You also wouldn’t want to publicise the fact that of the four cases infected with the Omicron scariant who were detected in Botswana, the country in which the scariant is believed to have emerged, all four were fully vaccinated against COVID-19. So much for the unvaccinated being “human petri dishes” brewing up new variants of SARS-CoV-2. As Geert Vanden Bossche has been pointing out for months, vaccination during an active pandemic drives the phenomenon known as viral immune escape, favouring the dominance of strains of the virus with mutations that evade vaccine-induced immunity.
And you wouldn’t want to listen to a doctor in South Africa who has actually treated patients infected with the Omicron scariant and who describes their symptoms as “very, very mild”, with none requiring hospitalisation.
And you absolutely, categorically would never want to give air time to a Russian virologist (based at the Gamaleya Research Institute of Epidemiology and Microbiology which produced the Russian Sputnik V COVID-19 injection), who points out that there’s absolutely no evidence that the Omicron scariant is any more dangerous than previous variants – in fact, quite the contrary – and that its high mutation load could actually spell the end of the pandemic:
“We already see Omicron has many mutations, more than Delta.

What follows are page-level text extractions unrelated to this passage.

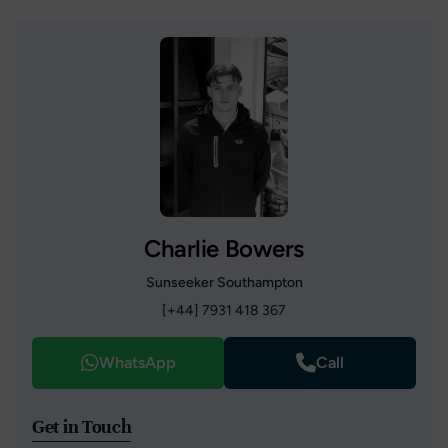
Charlie Bowers
Sunseeker Southampton
[+44] 7931 418 367
WhatsApp
Call
Get in Touch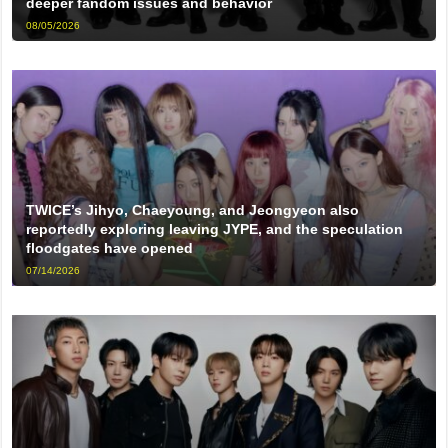
deeper fandom issues and behavior
08/05/2026
TWICE’s Jihyo, Chaeyoung, and Jeongyeon also
reportedly exploring leaving JYPE, and the speculation
floodgates have opened
07/14/2026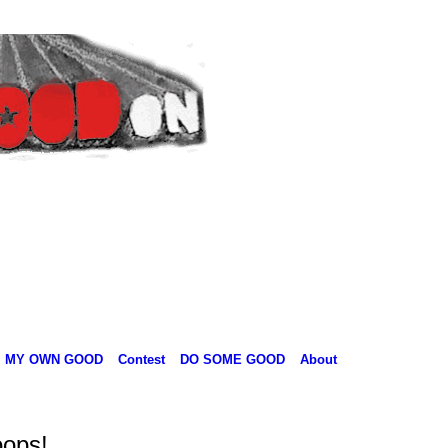
MY OWN GOOD
Contest
DO SOME GOOD
About
oops!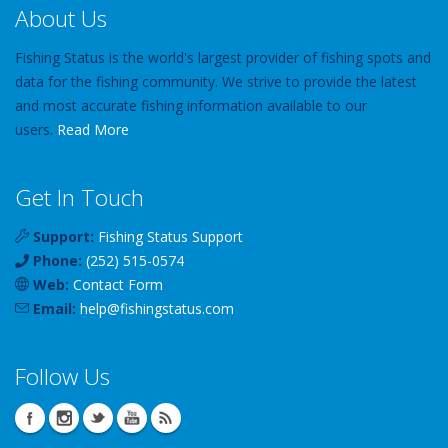
About Us
Fishing Status is the world's largest provider of fishing spots and
data for the fishing community. We strive to provide the latest
and most accurate fishing information available to our
users.
Read More
Get In Touch
Support:
Fishing Status Support
Phone:
(252) 515-0574
Web:
Contact Form
Email:
help
@
fishingstatus
.com
Follow Us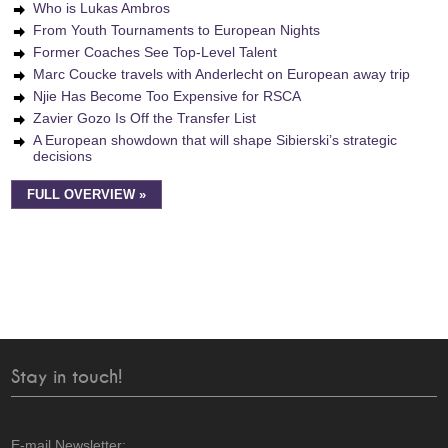
Who is Lukas Ambros
From Youth Tournaments to European Nights
Former Coaches See Top-Level Talent
Marc Coucke travels with Anderlecht on European away trip
Njie Has Become Too Expensive for RSCA
Zavier Gozo Is Off the Transfer List
A European showdown that will shape Sibierski’s strategic
decisions
FULL OVERVIEW »
Stay in touch!
E-mail Newsletter: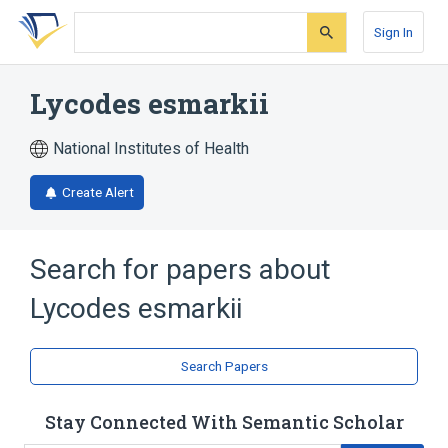
Skip
Skip
Skip
to
to
to
Sign In
search
main
account
form
content
menu
Lycodes esmarkii
National Institutes of Health
Create Alert
Search for papers about
Lycodes esmarkii
Search Papers
Stay Connected With Semantic Scholar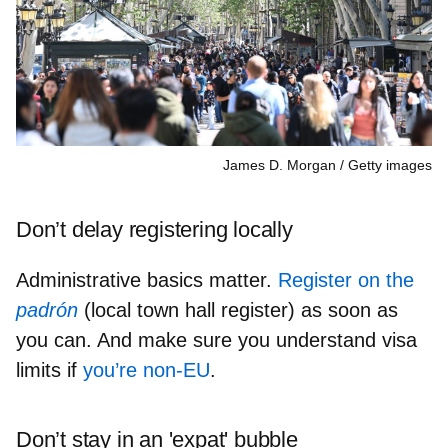
James D. Morgan
Getty images
Don’t delay registering locally
Administrative basics matter.
Register on the
padrón
(local town hall register) as soon as
you can. And make sure you understand visa
limits if
you’re non‑EU
.
Don’t stay in an 'expat' bubble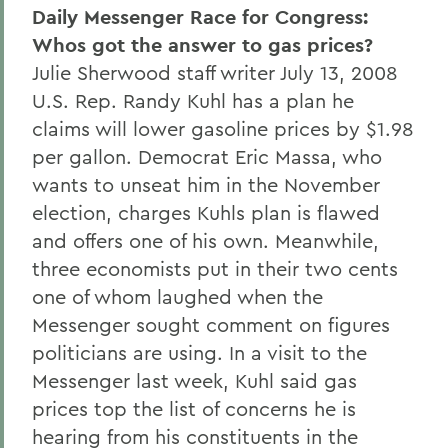
Daily Messenger Race for Congress:
Whos got the answer to gas prices?
Julie Sherwood staff writer July 13, 2008
U.S. Rep. Randy Kuhl has a plan he
claims will lower gasoline prices by $1.98
per gallon. Democrat Eric Massa, who
wants to unseat him in the November
election, charges Kuhls plan is flawed
and offers one of his own. Meanwhile,
three economists put in their two cents
one of whom laughed when the
Messenger sought comment on figures
politicians are using. In a visit to the
Messenger last week, Kuhl said gas
prices top the list of concerns he is
hearing from his constituents in the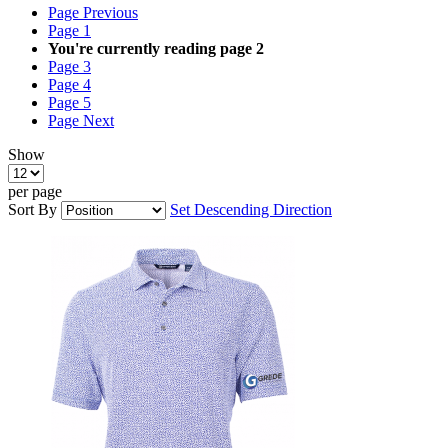
Page
Previous
Page
1
You're currently reading page
2
Page
3
Page
4
Page
5
Page
Next
Show
per page
Sort By
Set Descending Direction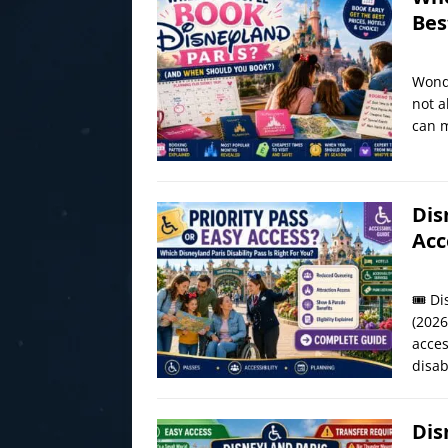
Bes
Wonde
not a
can m
Dis
Acc
🎟️ D
(2026
acces
disab
Dis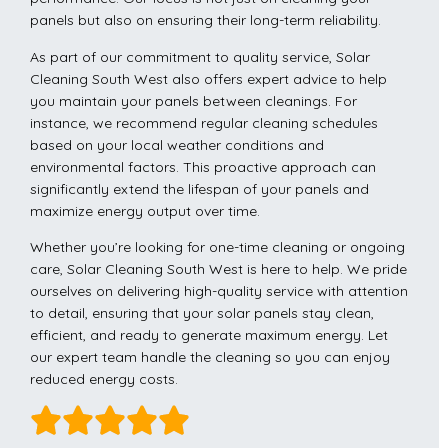
panels but also on ensuring their long-term reliability.
As part of our commitment to quality service, Solar
Cleaning South West also offers expert advice to help
you maintain your panels between cleanings. For
instance, we recommend regular cleaning schedules
based on your local weather conditions and
environmental factors. This proactive approach can
significantly extend the lifespan of your panels and
maximize energy output over time.
Whether you’re looking for one-time cleaning or ongoing
care, Solar Cleaning South West is here to help. We pride
ourselves on delivering high-quality service with attention
to detail, ensuring that your solar panels stay clean,
efficient, and ready to generate maximum energy. Let
our expert team handle the cleaning so you can enjoy
reduced energy costs.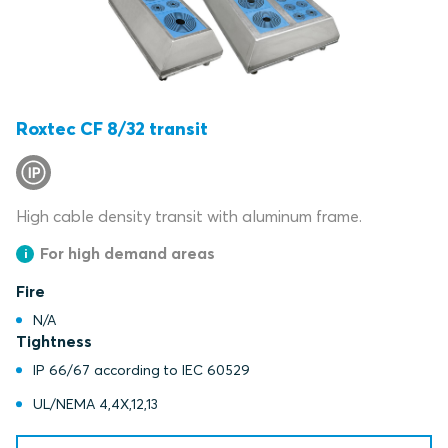
Roxtec CF 8/32 transit
High cable density transit with aluminum frame.
For high demand areas
Fire
N/A
Tightness
IP 66/67 according to IEC 60529
UL/NEMA 4,4X,12,13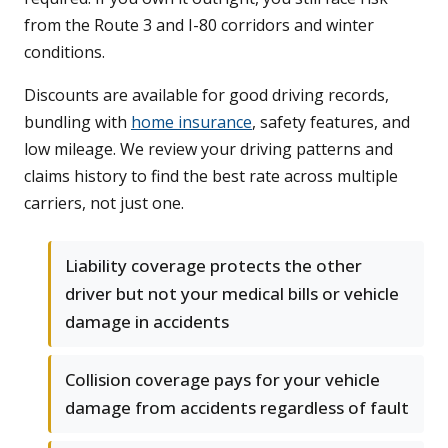
from the Route 3 and I-80 corridors and winter
conditions.
Discounts are available for good driving records,
bundling with
home insurance
, safety features, and
low mileage. We review your driving patterns and
claims history to find the best rate across multiple
carriers, not just one.
Liability coverage protects the other
driver but not your medical bills or vehicle
damage in accidents
Collision coverage pays for your vehicle
damage from accidents regardless of fault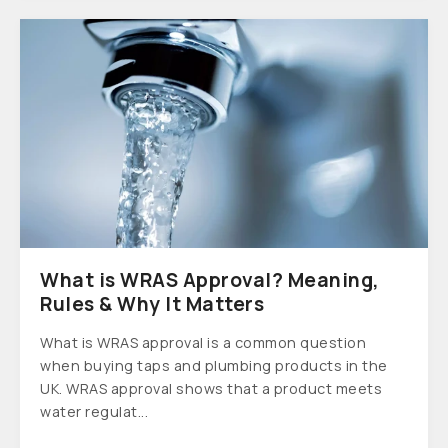
What is WRAS Approval? Meaning,
Rules & Why It Matters
What is WRAS approval is a common question
when buying taps and plumbing products in the
UK. WRAS approval shows that a product meets
water regulat...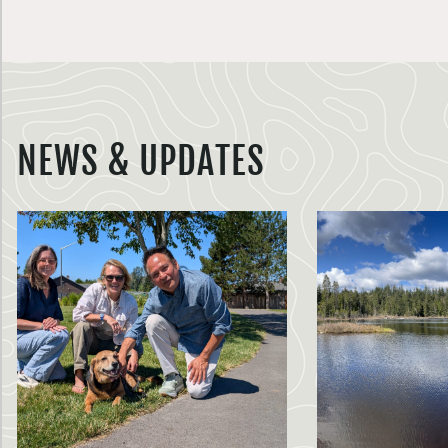
NEWS & UPDATES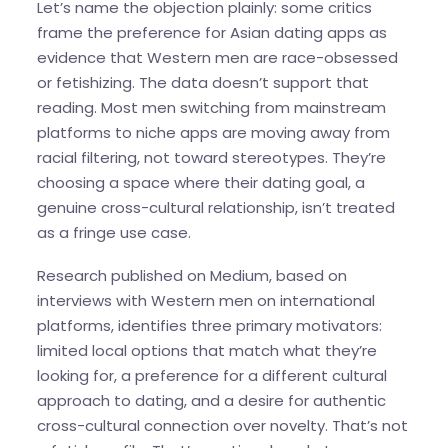
Let’s name the objection plainly: some critics
frame the preference for Asian dating apps as
evidence that Western men are race-obsessed
or fetishizing. The data doesn’t support that
reading. Most men switching from mainstream
platforms to niche apps are moving away from
racial filtering, not toward stereotypes. They’re
choosing a space where their dating goal, a
genuine cross-cultural relationship, isn’t treated
as a fringe use case.
Research published on Medium, based on
interviews with Western men on international
platforms, identifies three primary motivators:
limited local options that match what they’re
looking for, a preference for a different cultural
approach to dating, and a desire for authentic
cross-cultural connection over novelty. That’s not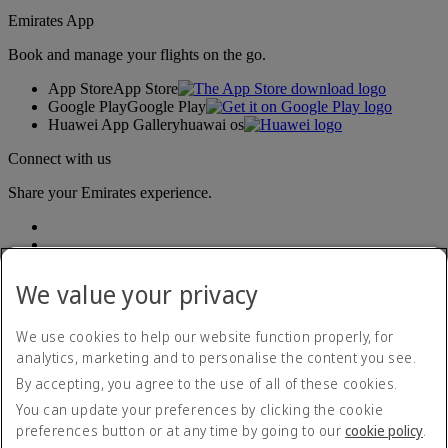
Emirates App
Book and manage your flights on the go.
App Store
App Store
Google Play
Google Play
Huawei App Gallery
huawai os
Connect with us
Share your Emirates experience.
We value your privacy
We use cookies to help our website function properly, for
analytics, marketing and to personalise the content you see.
Accessibility statement
By accepting, you agree to the use of all of these cookies.
Contact us
Privacy policy
You can update your preferences by clicking the cookie
Terms and conditions
preferences button or at any time by going to our
cookie policy
.
Cookie Policy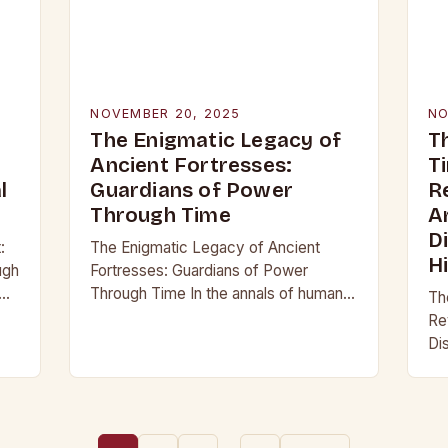
NOVEMBER 20, 2025
NO
The Enigmatic Legacy of
T
Ancient Fortresses:
T
l
Guardians of Power
R
Through Time
A
D
:
The Enigmatic Legacy of Ancient
H
ugh
Fortresses: Guardians of Power
Through Time In the annals of human
Th
history, few structures have stood as
Re
not
enduring symbols of strength and
Di
resilience as ancient…
an
re
pa
be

More than thirty-thousand in a single gene of its spike protein. This is too many, and it means the virus has an unstable genome. As a rule, this sort of infectious agent becomes less dangerous, because evolutionarily, an overwhelming number of mutations leads to a weakening of the virus’s ability to cause disease.”
New Omicron variant could spell end for Covid-19 pandemic – top Russian scientist
So, what should be our response to the emergence of the Omicron scariant (aside from a giant yawn, that is)? Dr Angelique Coetzee, chair of the South African Medical Association and a practising GP based in Pretoria, has some sensible advice:
“It’s all speculation at this stage. It may be it’s highly transmissible, but so far the cases we are seeing are extremely mild… Maybe two weeks from now I will have a different opinion, but this is what we are seeing. So are we seriously worried? No. We are concerned and we watch what’s happening. But for now we’re saying, ‘OK: there’s a whole hype out there. [We’re] not sure why.’”
South Africa accuses UK and others of ‘knee-jerk’ reaction to new variant
While you’re waiting for some actual science to emerge rather than the fear-porn peddled by the presstitutes, bollockticians and corruptocrats, you could always play anagrams with the name of the new scariant – “I C moron” and “moronic” are my personal favourites – or learn the Greek alphabet and speculate about what happened to Nu and Xi. Y’all have fun now!